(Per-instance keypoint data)
┌──
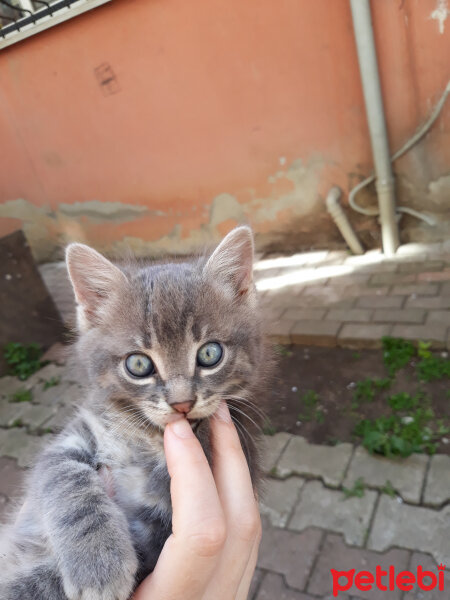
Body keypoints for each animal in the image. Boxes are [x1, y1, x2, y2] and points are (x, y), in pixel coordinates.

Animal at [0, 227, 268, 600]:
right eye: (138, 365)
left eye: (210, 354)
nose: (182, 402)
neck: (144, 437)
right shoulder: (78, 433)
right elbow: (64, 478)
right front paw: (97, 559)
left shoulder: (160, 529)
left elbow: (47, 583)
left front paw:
└──
REQUIREMENT:
Output must match the lines from the start of the records above through the line that contains "right elbow: (64, 478)", exactly and with every picture removed.

RESULT OF THE TASK:
Body keypoints for each animal in the image. Boxes are [x1, y1, x2, y2] and points are (x, y), in pixel coordinates.

Animal at [0, 227, 268, 600]:
right eye: (138, 365)
left eye: (210, 354)
nose: (182, 402)
neck: (144, 437)
right shoulder: (78, 433)
right elbow: (64, 478)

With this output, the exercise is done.